To be honest I wanted to see if she would kiss me again. Elizabeth's beauty wasn't diminished in my eyes because of the vampire thing. In fact as I came more to terms with it, she looked even hotter. What more perfect girl for me that an immortal creature of the night who I can totally get to scare the shit out of my friends. Not that they weren't scared enough as it was that Elizabeth was even talking to me.

Max told me on my way out here that he wanted me to run in and tell him when I saw the meteor falling from the sky because Elizabeth dating me was clearly a sign that 2012 was the end of all time. My friends are dicks. But Max was right in a way, if you thought about it hard enough.
 
As he leaned down I was so tempted to yell 'BOO', but I was a good girl. Who says a vampire doesn't have control? Jason made me laugh, he made me roll my eyes and sigh a lot, but then back before I was a vampire I probably would have acted the same way. I knew it would take time and patience...which I had both of.
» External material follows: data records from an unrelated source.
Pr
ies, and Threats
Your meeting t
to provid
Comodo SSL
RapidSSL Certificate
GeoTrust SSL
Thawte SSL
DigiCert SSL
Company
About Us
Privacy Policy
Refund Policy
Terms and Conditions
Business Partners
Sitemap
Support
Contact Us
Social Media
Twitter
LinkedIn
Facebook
The mention of taking me into the woods behind his house had me raising an eyebrow at him, "I don't turn into anything Jason, that is fiction. But I am guessing you want to get me alone and in the woods no less." Smiling brightly again at Jason's unique ways I nodded, "Of course I will go out with you again, even if it is to only visit your woods.
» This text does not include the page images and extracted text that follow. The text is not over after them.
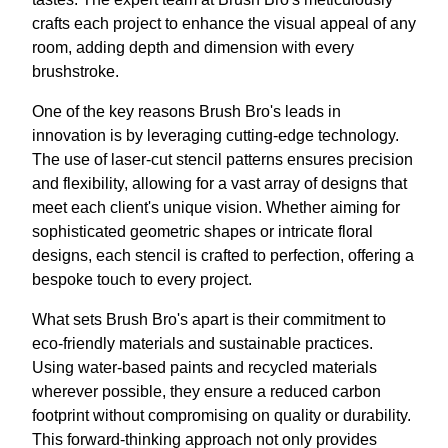
crafts each project to enhance the visual appeal of any
room, adding depth and dimension with every
brushstroke.
One of the key reasons Brush Bro's leads in
innovation is by leveraging cutting-edge technology.
The use of laser-cut stencil patterns ensures precision
and flexibility, allowing for a vast array of designs that
meet each client's unique vision. Whether aiming for
sophisticated geometric shapes or intricate floral
designs, each stencil is crafted to perfection, offering a
bespoke touch to every project.
What sets Brush Bro's apart is their commitment to
eco-friendly materials and sustainable practices.
Using water-based paints and recycled materials
wherever possible, they ensure a reduced carbon
footprint without compromising on quality or durability.
This forward-thinking approach not only provides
Standing up in front of him, but making sure to make it nice and slow; for some reason the thought of jumping up quickly probably would have had him screaming like a girl and running for cover. The thought had me biting back a laugh because even if he did just that I wouldn't have been able to stop myself from wanting to go out with him again anyway, no matter how crazy it might have looked to anyone else. I drew closer to him, moving my hands ever so slowly to his arms. Letting my fingers brush over his arms as I locked eyes with him, "You know we really should be heading back to class, although we could always sneak away and spend the evening together...what do you say?"
 
I put my hand to my chest and gasped, "Why my dear vampire are you trying to corrupt me already and have me skip school?" I looked into her eyes with incredulous indignation. Then I laughed and took her hand in mine, "Nah, I'm just fucking with you. I can't wait to see the rumors that pop up after we disappear. I wont have to tell anyone you're a vampire because they'll think you took me away to murder me horribly anyway."
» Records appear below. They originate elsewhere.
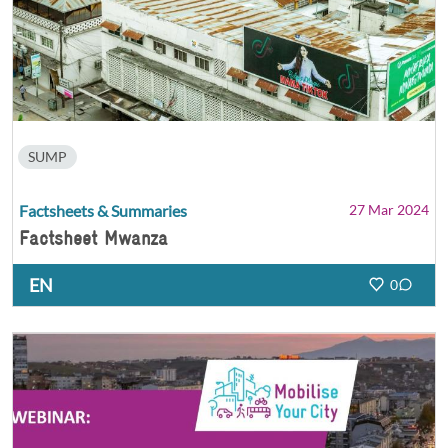
SUMP
Factsheets & Summaries
27 Mar 2024
Factsheet Mwanza
EN
0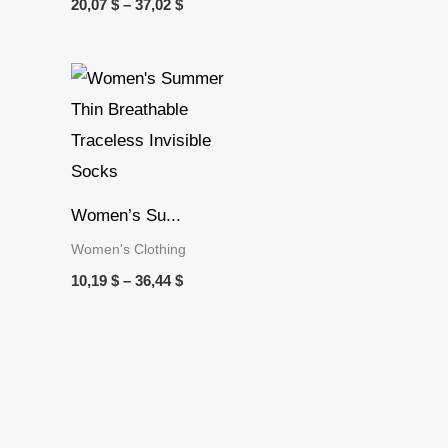
20,07
$
–
37,02
$
Price
range:
10,19 $
through
36,44 $
Women’s Su...
Women's Clothing
10,19
$
–
36,44
$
I got up and we snuck out quickly to the parking lot to jump into her car. I didn't think vampire's would drive, but Elizabeth had a nice ass Porche. It was flaming bright red with a pure black interior, it was vampiric and oddly fitting. "Of course, you would have a car like this. Dear god what am I getting into?"

In her car I glanced at her and asked the big question. "Okay I'm so sorry Elizabeth, but I have to ask.....how badly am I robbing the grave right now?" I laughed, "Ha graverobbing, now that's funny."

Why did I resort to bad jokes whenever I....well....opened my mouth.